Photos with calibration data
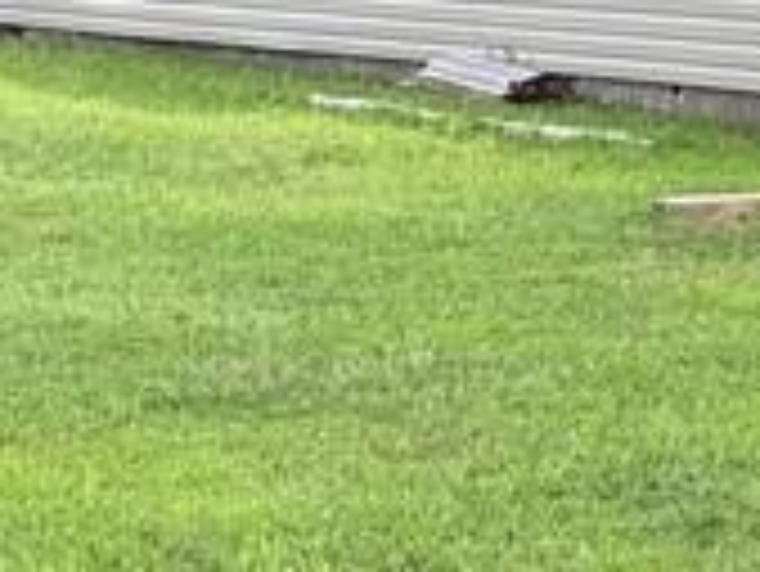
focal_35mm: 145
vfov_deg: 9.8
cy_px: -365
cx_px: 2015
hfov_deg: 10.8
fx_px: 3186
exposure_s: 1/840
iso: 80
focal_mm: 6.76
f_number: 1.78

== Task brief ==
A word-for-word transcript of the entries above is needed, with pictures removed.

== Your solution ==
focal_35mm: 145
vfov_deg: 9.8
cy_px: -365
cx_px: 2015
hfov_deg: 10.8
fx_px: 3186
exposure_s: 1/840
iso: 80
focal_mm: 6.76
f_number: 1.78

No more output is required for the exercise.